Data-centric computing concerns the acquisition, processing, analysis, storage, and query of data sets and streams. Data typically originates from external sensors. We are interested in computing architectures, systems, software infrastructure, algorithms and applications optimized for the analysis of large data sets or high bandwidth data streams.
Tools for extreme scale machines and applications must themselves be highly scalable in terms of process counts and in their ability to gather and to analyze huge data volumes. We are developing several modular and widely useful infrastructure components that satisfy these requirements for a range of tools. Our projects include P^nMPI, a virtualization layer for PMPI tools, and Muster, a framework for scalable parallel clustering.
This work focuses on the analysis of large data sets to extract high-level features to facilitate understanding of the information contained in the data. Typical data sets include video, collections of images, streaming data from network or environmental sensors, text collections, and graph networks.
We are developing scalable methods to manipulate and analyze very large data sets. This research involves developing novel out-of-core representations that optimize data access as well as algorithms that traverse and manipulate data efficiently.
Projects in this area perform research and development of scalable linear solvers, particularly multigrid and multilevel methods, as well as nonlinear solvers and robust time integrators. They also produce software for high performance computers.

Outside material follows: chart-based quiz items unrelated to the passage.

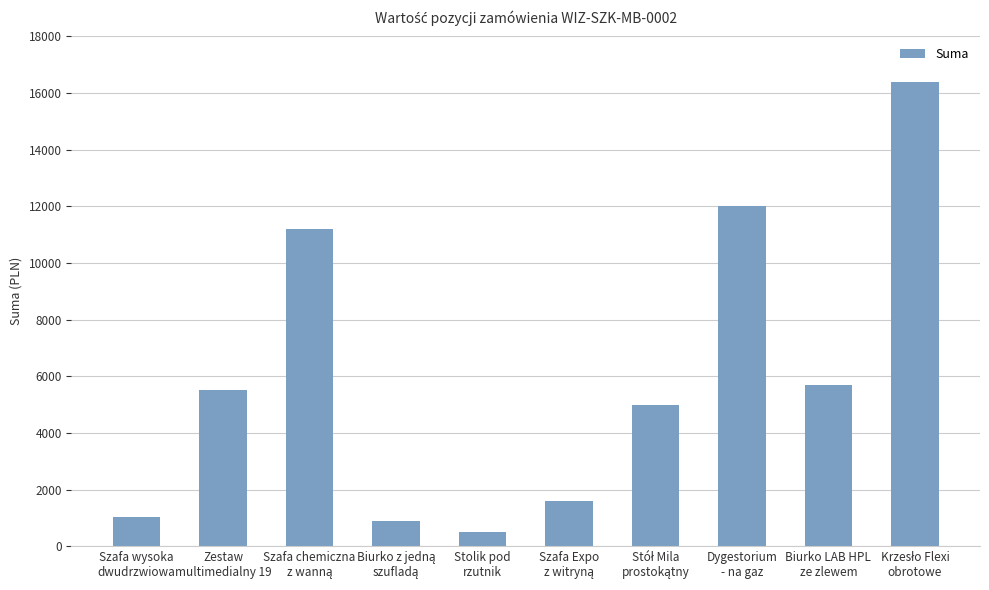

How many series are shown in this chart?

1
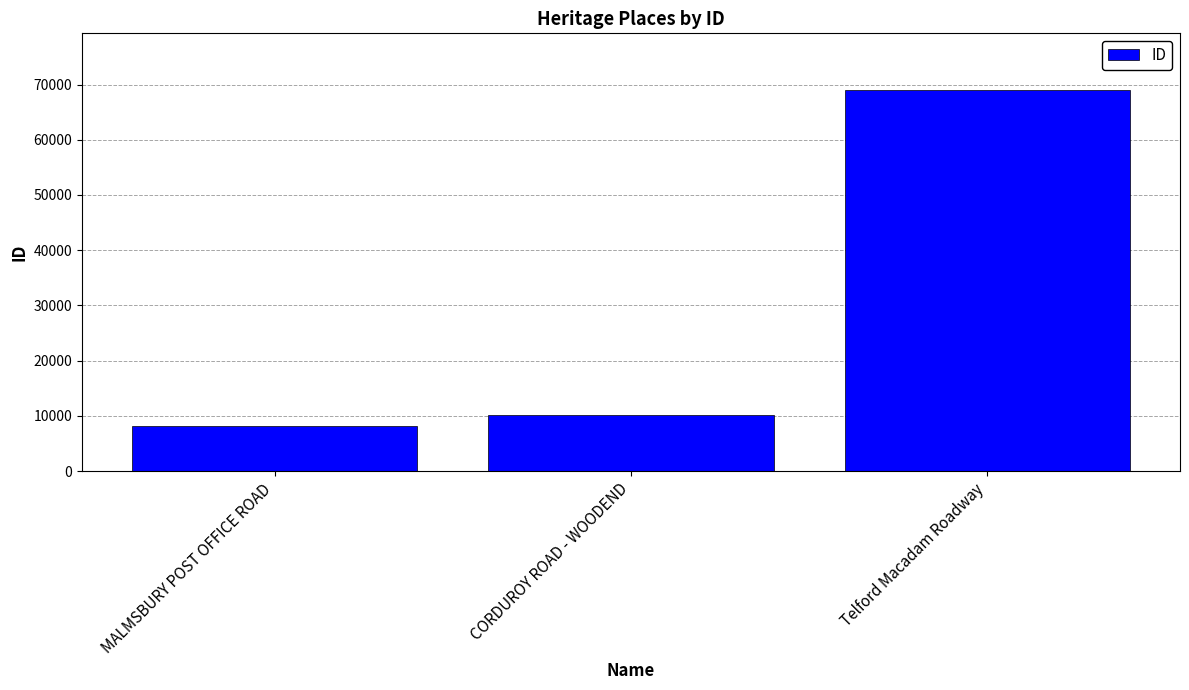

Rank the categories by value from lowest to highest.

MALMSBURY POST OFFICE ROAD, CORDUROY ROAD - WOODEND, Telford Macadam Roadway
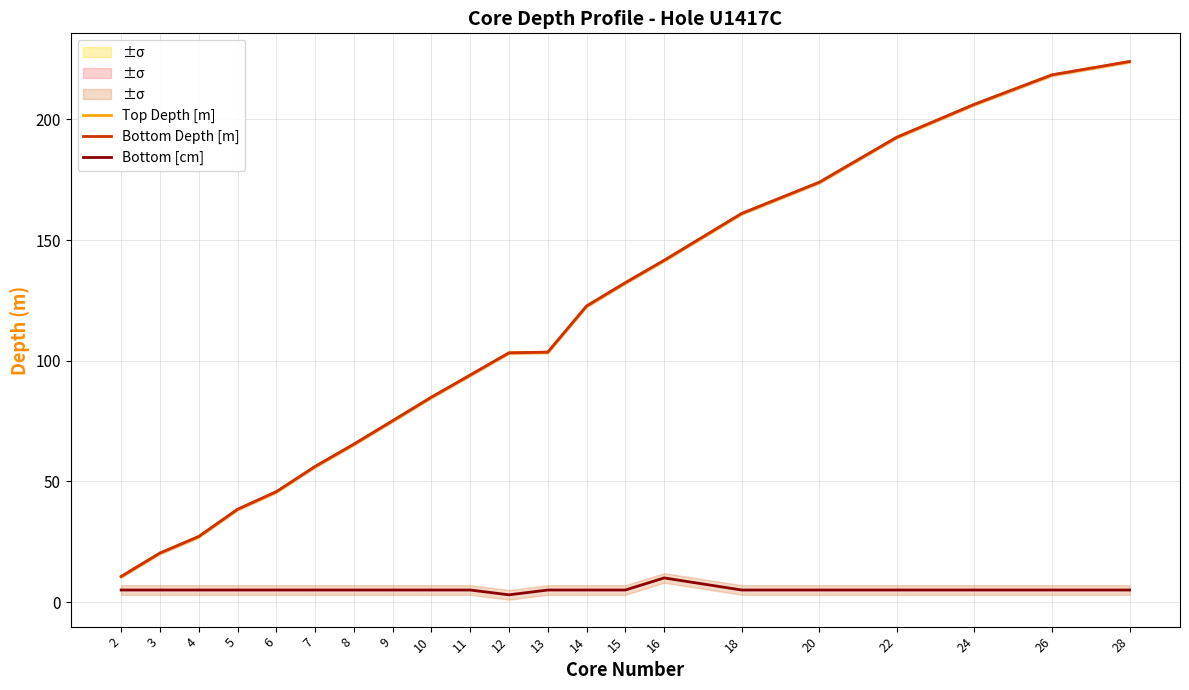

List the series in order of their peak value, highest first.

Bottom Depth [m], Top Depth [m], Bottom [cm]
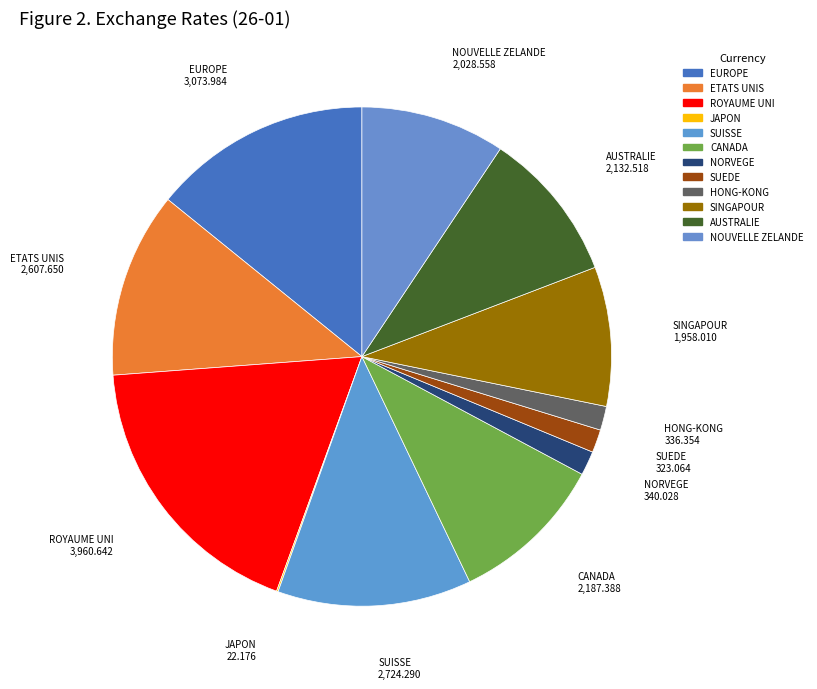

To the nearest percent, what is the average slice percentage?

8%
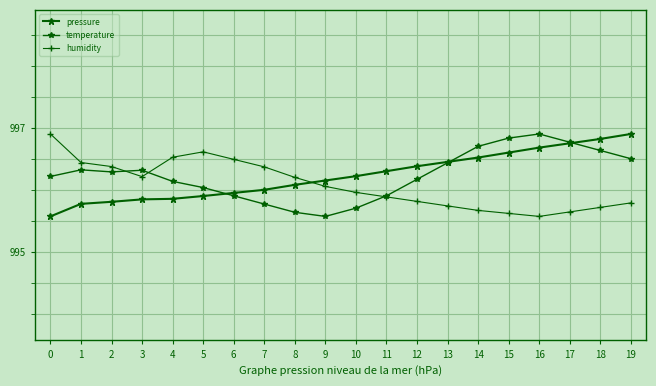

Does the chart have visible grid lines?

Yes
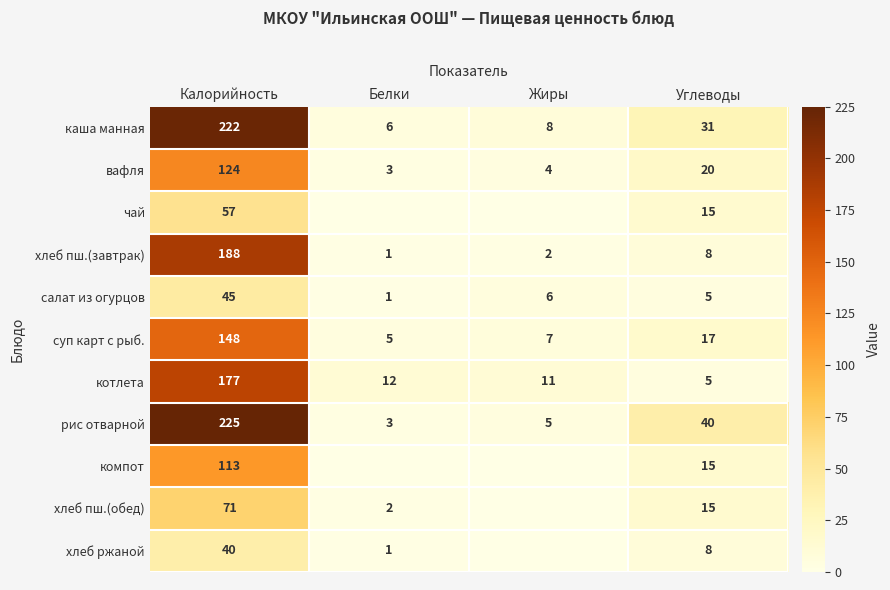

Is the value of хлеб ржаной at Жиры greater than the value of компот at Углеводы?

No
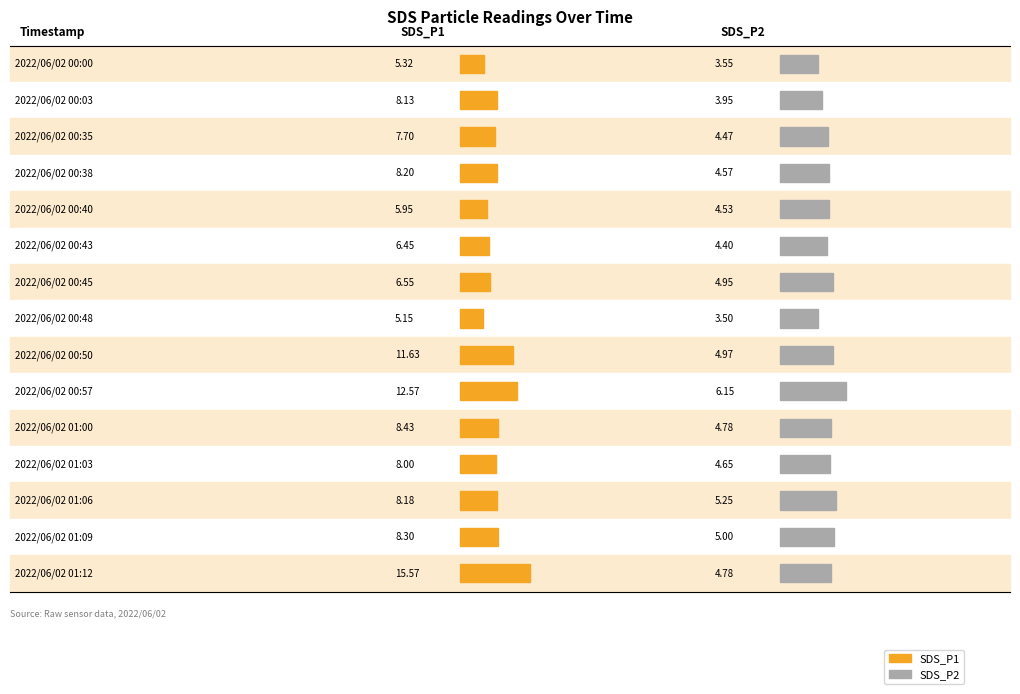

At how many categories does at least one series exceed 4?

15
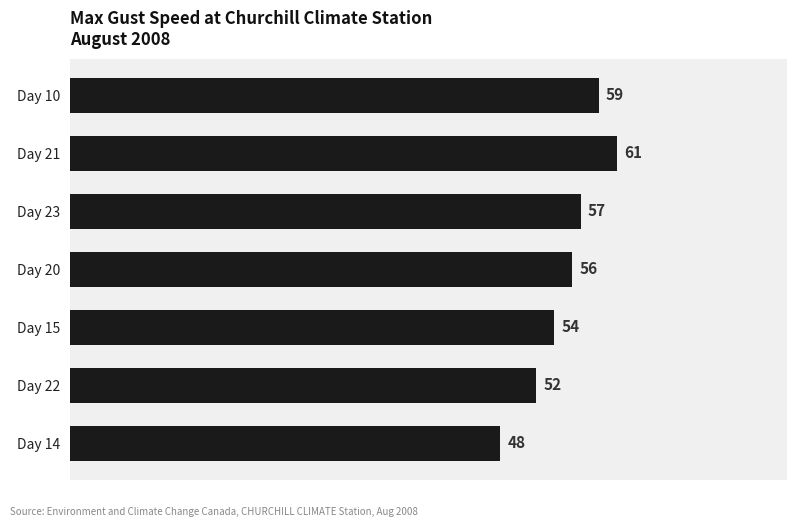

What is the value of the 4th bar from the top?

56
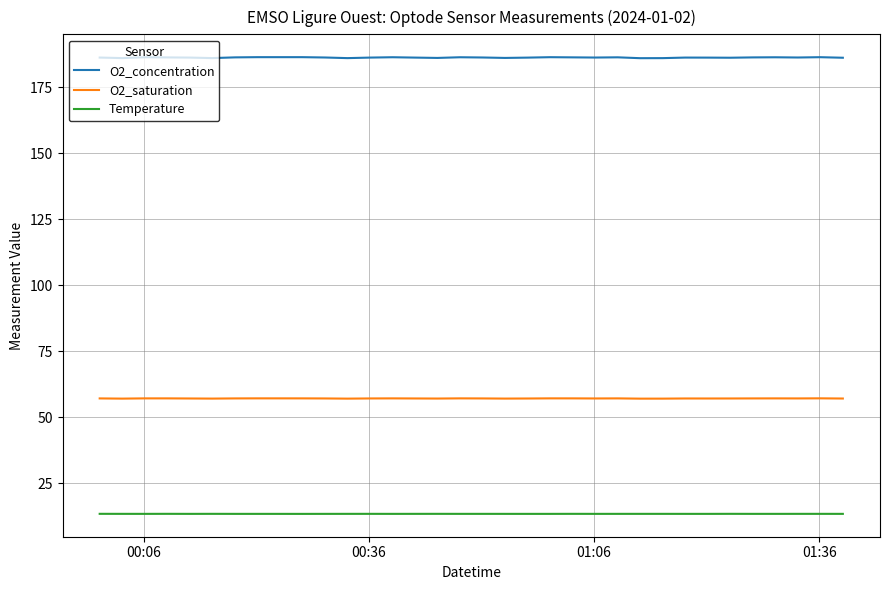

What are all the series names shown in the legend?

O2_concentration, O2_saturation, Temperature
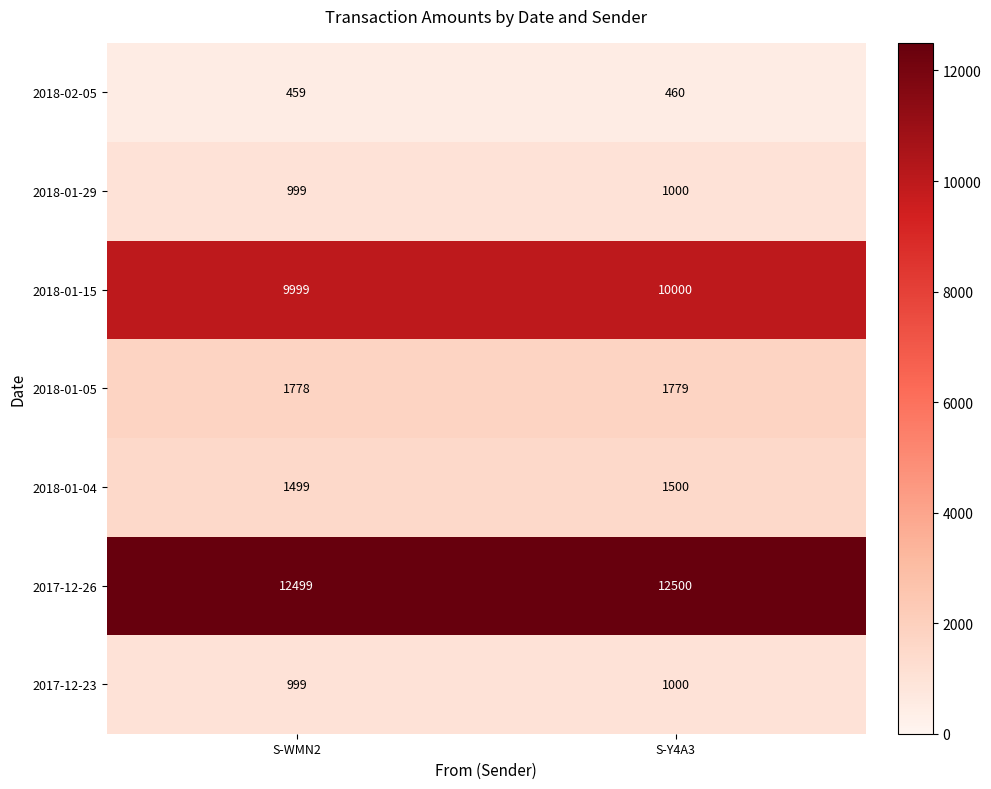

Reading left to right, list all the values displayed in this chart.

2018-02-05: S-WMN2=459	S-Y4A3=460
2018-01-29: S-WMN2=999	S-Y4A3=1000
2018-01-15: S-WMN2=9999	S-Y4A3=10000
2018-01-05: S-WMN2=1778	S-Y4A3=1779
2018-01-04: S-WMN2=1499	S-Y4A3=1500
2017-12-26: S-WMN2=12499	S-Y4A3=12500
2017-12-23: S-WMN2=999	S-Y4A3=1000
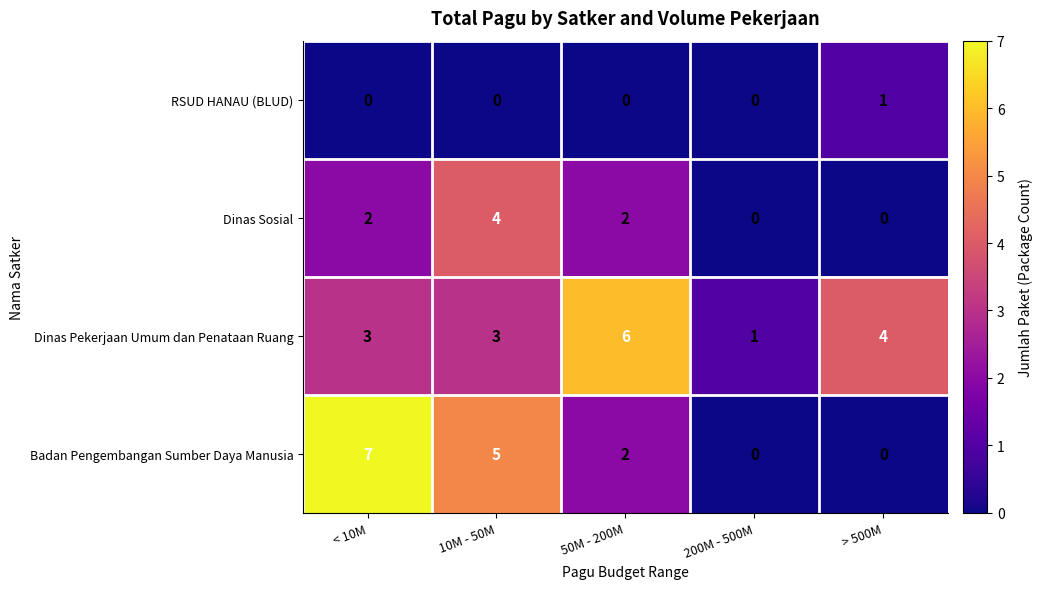

What is the difference between the Badan Pengembangan Sumber Daya Manusia values at 50M - 200M and < 10M?

5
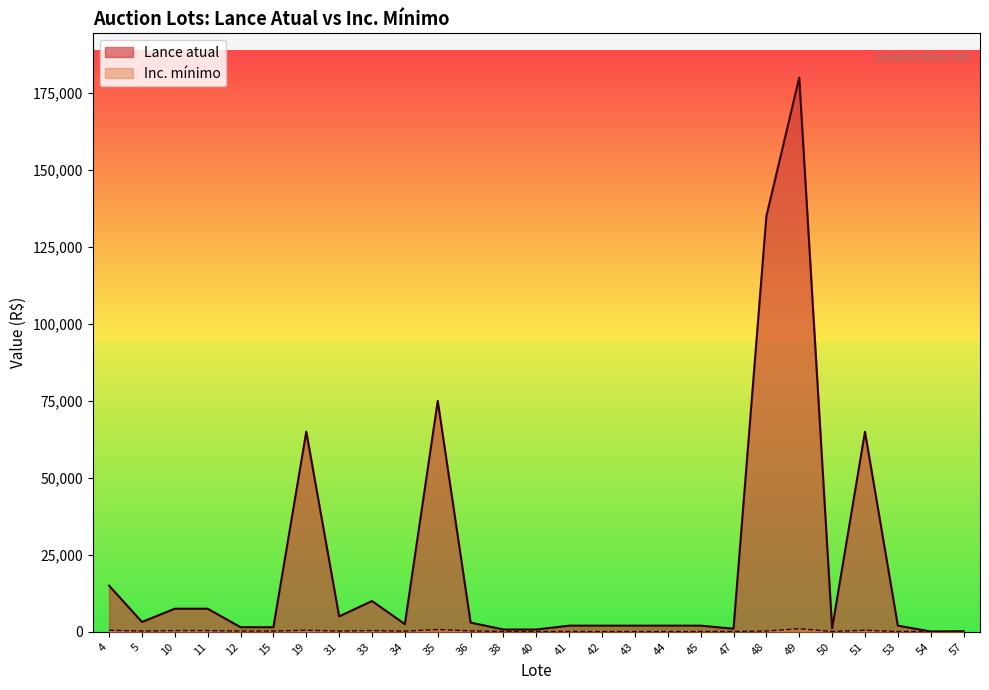

What is the total value across all series at 35?

75750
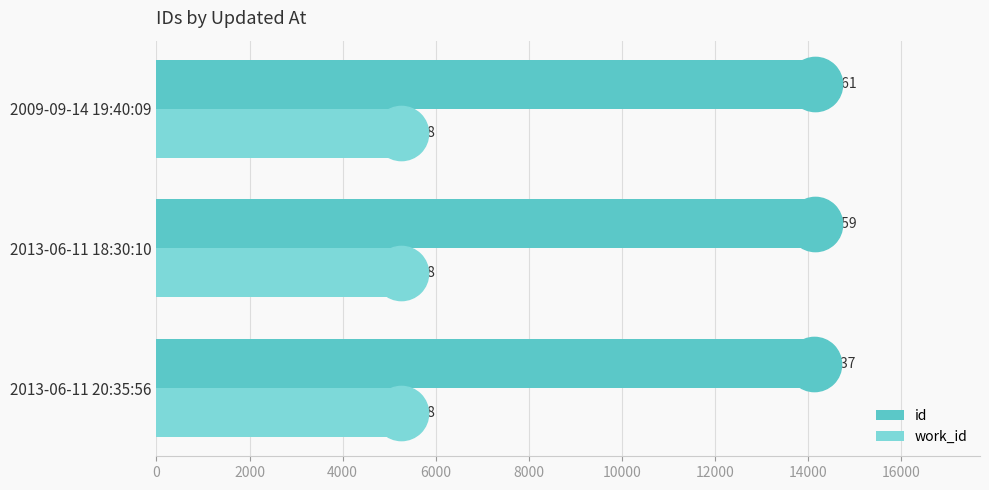

Is it true that id equals 14159 at 2013-06-11 18:30:10?

True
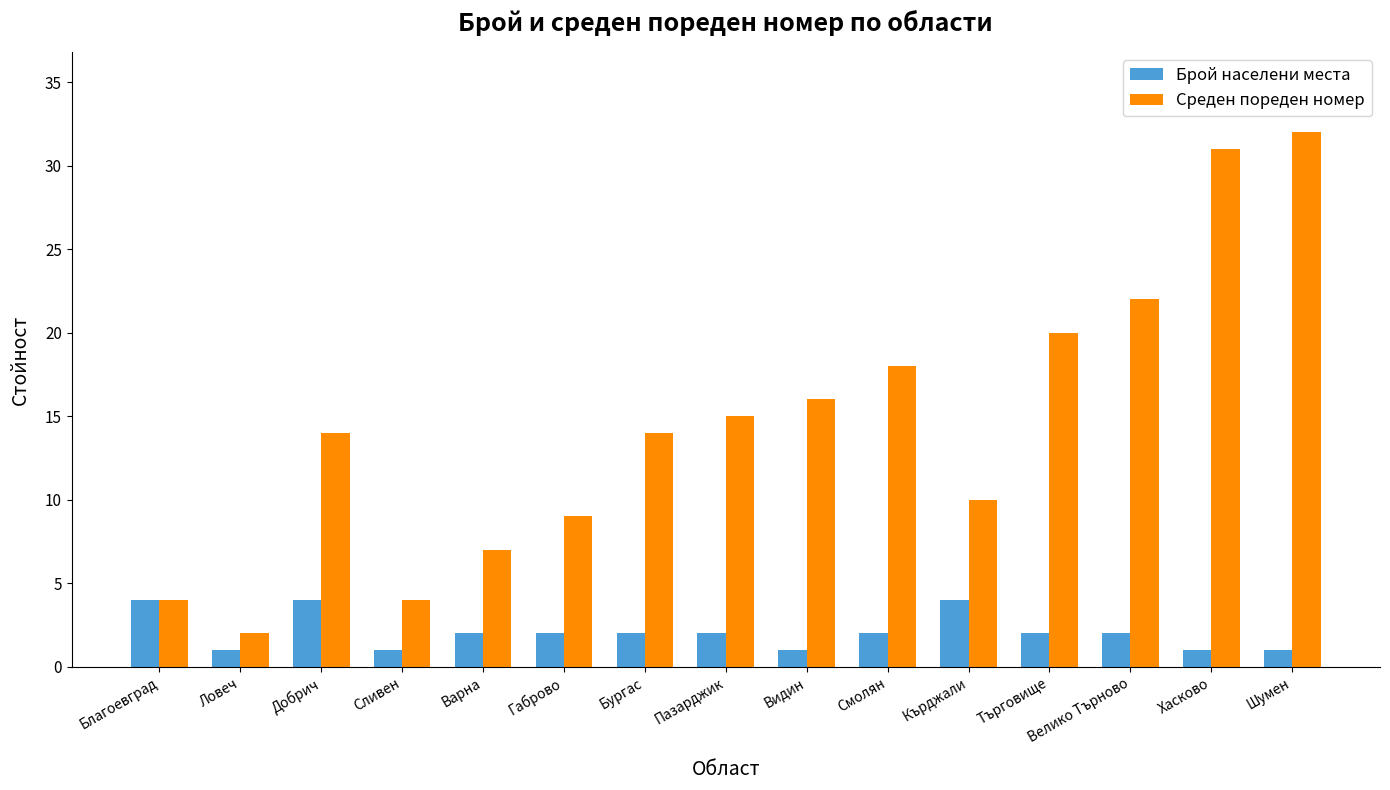

What is the approximate value of Среден пореден номер at Добрич, to the nearest 5?

15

Multiple projects in this area explore block-structured methods for focusing resolution in parts of a simulation domain where it is most needed, while avoiding the overheads associated with unstructured meshes and providing a natural decomposition for parallel architectures.
Research in this area focuses on novel methods for solving partial differential equations (PDEs). This includes an object-oriented framework for PDEs on complex domains as well as the development of numerical methods for wave propagation simulation.
This research focuses on the investigation and implementation of novel radiation and neutron transport solver techniques. Major focus is on the development of solution methods that scale to exascale architectures, discretization methods that are free of ray effects, and improvement of existing solvers.
CASC contributes to the modeling and prediction of materials properties through challenging computational approaches. These include solving molecular dynamics equations based on first principles as well as extending traditional molecular dynamics simulations to hydrodynamics scales.
CASC contributes to several large-scale simulation codes for complex applications, both internally and in collaboration with other research groups. These simulations often involve separate packages for different physical processes, with both software interface and numerical analysis issues to be addressed in order to make all components work together effectively.